▸ What is needed
Look through the entries. Copy each line that has the word "Other".

▼

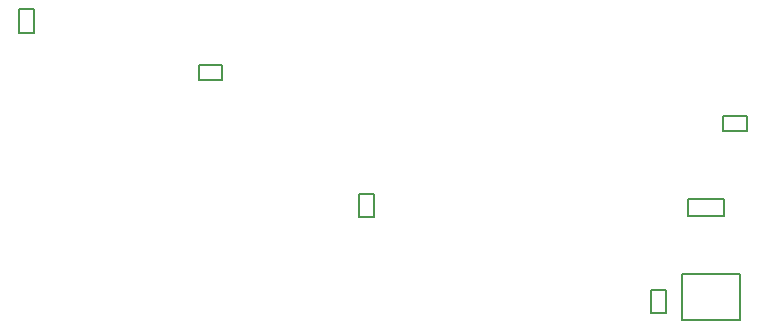
<source format=gbr>
%TF.GenerationSoftware,Altium Limited,Altium Designer,21.6.4 (81)*%
G04 Layer_Color=8388736*
%FSLAX43Y43*%
%MOMM*%
%TF.SameCoordinates,3FCC9EDD-E33D-4AE7-AC82-89E58AA9E509*%
%TF.FilePolarity,Positive*%
%TF.FileFunction,Other,Bottom_3D_Body*%
%TF.Part,Single*%
G01*
G75*
%TA.AperFunction,NonConductor*%
%ADD85C,0.200*%
D85*
X66003Y12473D02*
Y13873D01*
Y12473D02*
X69003D01*
Y13873D01*
X66003D02*
X69003D01*
X70344Y3659D02*
Y7559D01*
X65444D02*
X70344D01*
X65444Y3659D02*
Y7559D01*
Y3659D02*
X70344D01*
X62866Y4218D02*
Y6218D01*
Y4218D02*
X64116D01*
Y6218D01*
X62866D02*
X64116D01*
X9357Y27981D02*
Y29981D01*
Y27981D02*
X10607D01*
Y29981D01*
X9357D02*
X10607D01*
X70952Y19644D02*
Y20894D01*
X68952Y19644D02*
X70952D01*
X68952D02*
Y20894D01*
X70952D01*
X38085Y12360D02*
X39335D01*
X38085D02*
Y14360D01*
X39335D01*
Y12360D02*
Y14360D01*
X24527Y23962D02*
Y25212D01*
X26527D01*
Y23962D02*
Y25212D01*
X24527Y23962D02*
X26527D01*
%TF.MD5,f5e0967416456d86f75cd94a41edbcc0*%
M02*

</source>
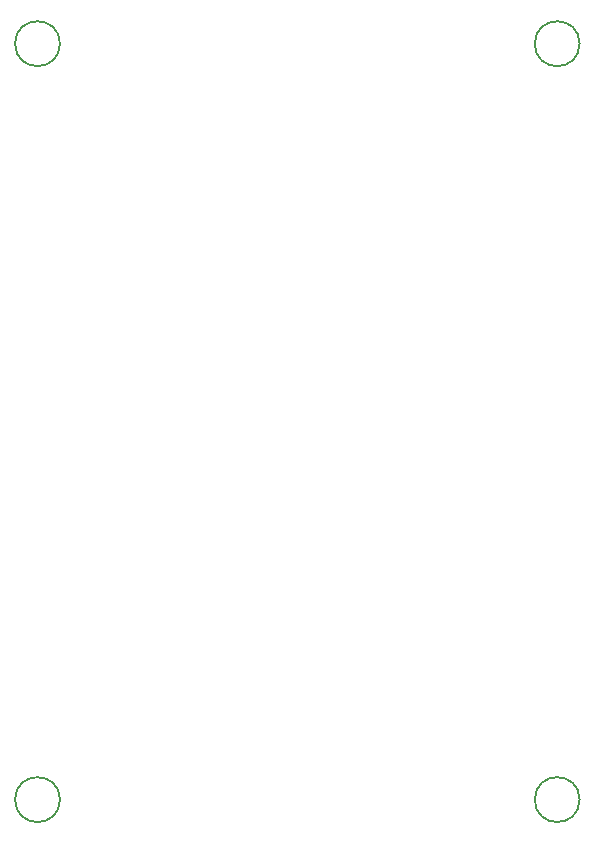
<source format=gbr>
%TF.GenerationSoftware,KiCad,Pcbnew,8.0.2*%
%TF.CreationDate,2024-10-27T20:41:52-03:00*%
%TF.ProjectId,LumiCom_Transmitter,4c756d69-436f-46d5-9f54-72616e736d69,rev?*%
%TF.SameCoordinates,Original*%
%TF.FileFunction,Other,Comment*%
%FSLAX46Y46*%
G04 Gerber Fmt 4.6, Leading zero omitted, Abs format (unit mm)*
G04 Created by KiCad (PCBNEW 8.0.2) date 2024-10-27 20:41:52*
%MOMM*%
%LPD*%
G01*
G04 APERTURE LIST*
%ADD10C,0.150000*%
G04 APERTURE END LIST*
D10*
%TO.C,H2*%
X48900000Y3000000D02*
G75*
G02*
X45100000Y3000000I-1900000J0D01*
G01*
X45100000Y3000000D02*
G75*
G02*
X48900000Y3000000I1900000J0D01*
G01*
%TO.C,H1*%
X4900000Y67000000D02*
G75*
G02*
X1100000Y67000000I-1900000J0D01*
G01*
X1100000Y67000000D02*
G75*
G02*
X4900000Y67000000I1900000J0D01*
G01*
%TO.C,H4*%
X4900000Y3000000D02*
G75*
G02*
X1100000Y3000000I-1900000J0D01*
G01*
X1100000Y3000000D02*
G75*
G02*
X4900000Y3000000I1900000J0D01*
G01*
%TO.C,H3*%
X48900000Y67000000D02*
G75*
G02*
X45100000Y67000000I-1900000J0D01*
G01*
X45100000Y67000000D02*
G75*
G02*
X48900000Y67000000I1900000J0D01*
G01*
%TD*%
M02*

</source>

▲

▸ Answer to this task
%TF.FileFunction,Other,Bottom_3D_Body*%
%TF.FileFunction,Other,Comment*%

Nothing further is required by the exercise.